Agrippa definitely had the background and experience for the project as well as a special interest in charting courses and understanding geography for future military campaigns. He began a painstaking effort, providing detailed commentary about the geography as he worked on the map. Unfortunately, he died in 12 BC before it was finished. Caesar Augustus himself continued the work on the project. He died in 14 AD and the map was finished by others in 20 AD.
The original map did not survive. The historical record indicates that it was drawn in the form of a disk, not uncommon for maps of ancient times. However, it could have been rectangular, more suitable to be painted on a colonnade wall. The “Orbis Terrarum (Circle of the World)” map shown here is a reconstruction of what it might have looked like based on text descriptions of the ancient Roman historians such as Strabo, Pliny the Elder and others. Their descriptions would have been drawn both from the map itself and Agrippa’s detailed commentary about the geography.
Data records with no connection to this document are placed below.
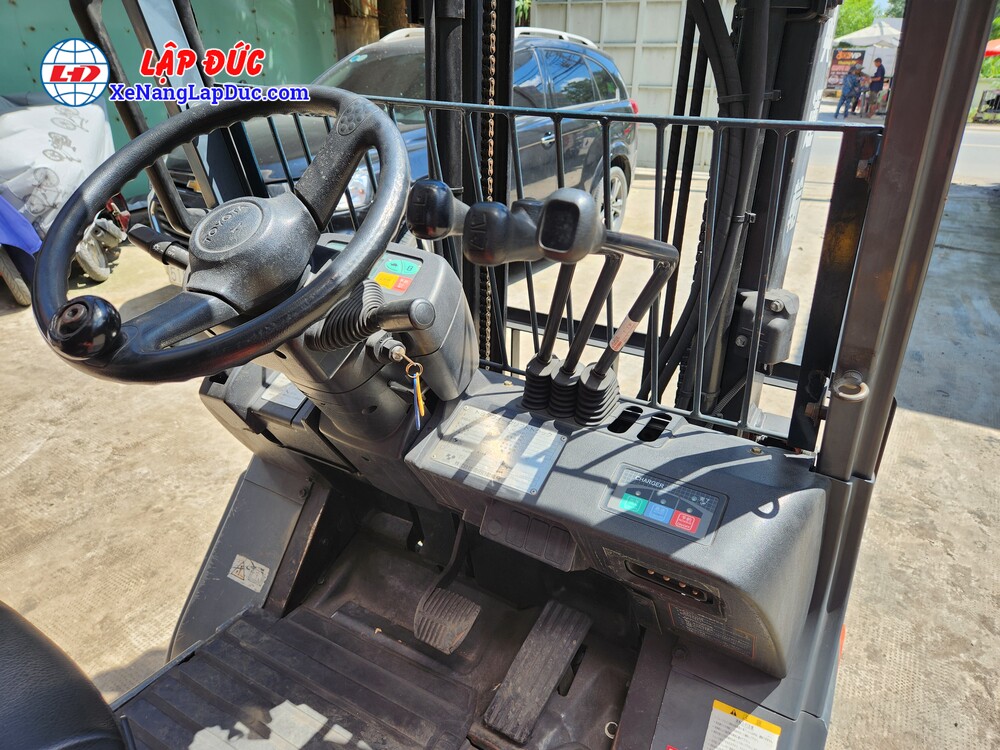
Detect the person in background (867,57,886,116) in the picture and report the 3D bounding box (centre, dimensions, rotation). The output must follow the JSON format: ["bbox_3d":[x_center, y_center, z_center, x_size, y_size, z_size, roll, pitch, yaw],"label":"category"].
[{"bbox_3d":[11.683,-8.892,20.617,0.380,1.736,0.500,-7,26,-13],"label":"person in background"}]

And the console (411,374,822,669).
[{"bbox_3d":[0.121,0.148,0.805,0.475,0.200,0.200,12,28,25],"label":"console"}]

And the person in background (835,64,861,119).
[{"bbox_3d":[11.153,-9.064,21.324,0.500,1.579,0.550,-21,32,-37],"label":"person in background"}]

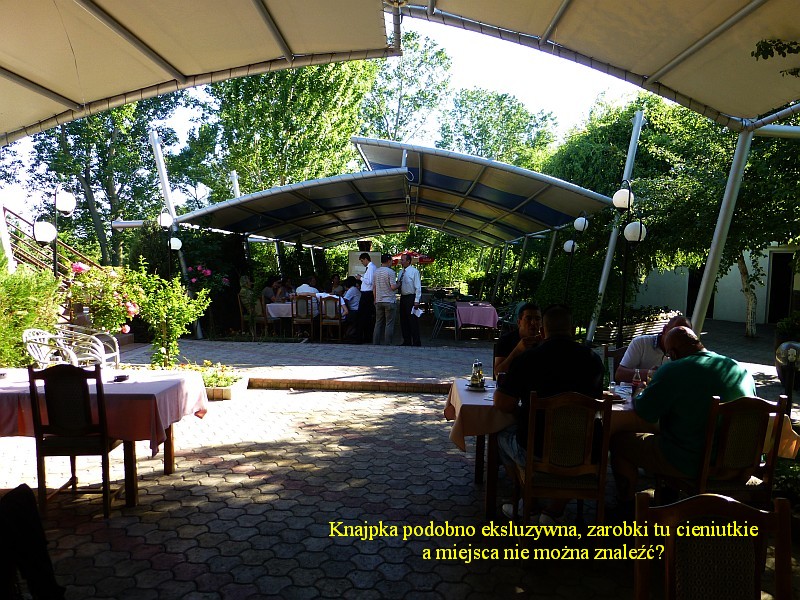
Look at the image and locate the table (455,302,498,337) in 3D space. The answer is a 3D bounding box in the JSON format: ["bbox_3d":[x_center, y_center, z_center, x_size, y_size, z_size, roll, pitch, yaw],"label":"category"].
[{"bbox_3d":[1.570,0.456,11.446,0.870,0.750,0.870,0,3,0],"label":"table"}]

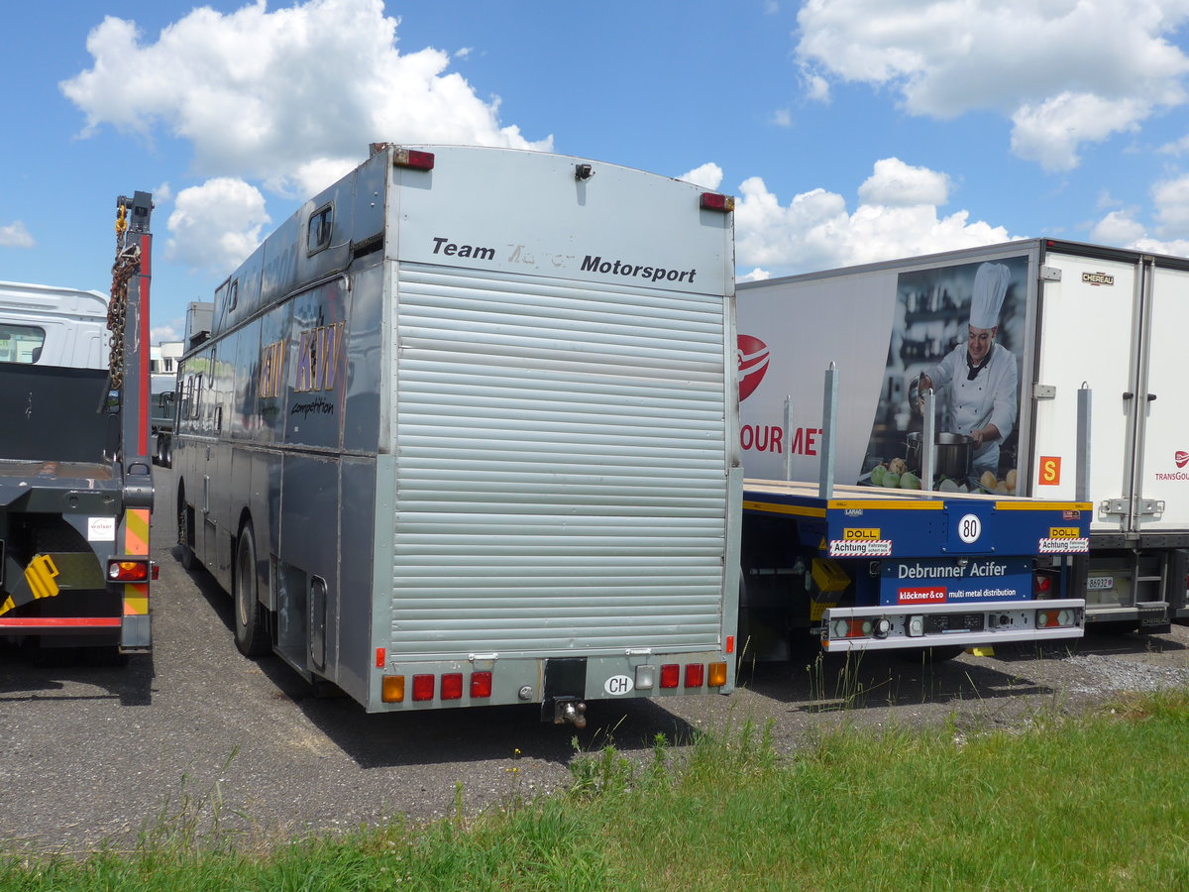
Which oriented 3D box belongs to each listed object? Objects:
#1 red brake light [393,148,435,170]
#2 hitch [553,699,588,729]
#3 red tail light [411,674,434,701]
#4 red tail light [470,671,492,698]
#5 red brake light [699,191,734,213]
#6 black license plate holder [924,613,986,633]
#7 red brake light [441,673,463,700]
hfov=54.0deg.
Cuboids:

The map, with Italy at the center, allowed for more detail of the provinces which are disproportionally larger because of the circular shape. Most of the map is devoted to the Roman Empire, but China (Seres), India, and Russia (Sarmatia) are also shown as small outer regions. The fact that they are on the map is an indication that Agrippa and the historians and leaders of his time were well aware of their existence.
It is impossible to know whether Agrippa thought the earth was round or flat. Given that he was an enlightened man, it is highly likely that Agrippa would have been aware of the works of the Greek scholar, Eratosthenes (276 BC – 195/194 BC) who was known for being the first person to calculate the circumference of the earth.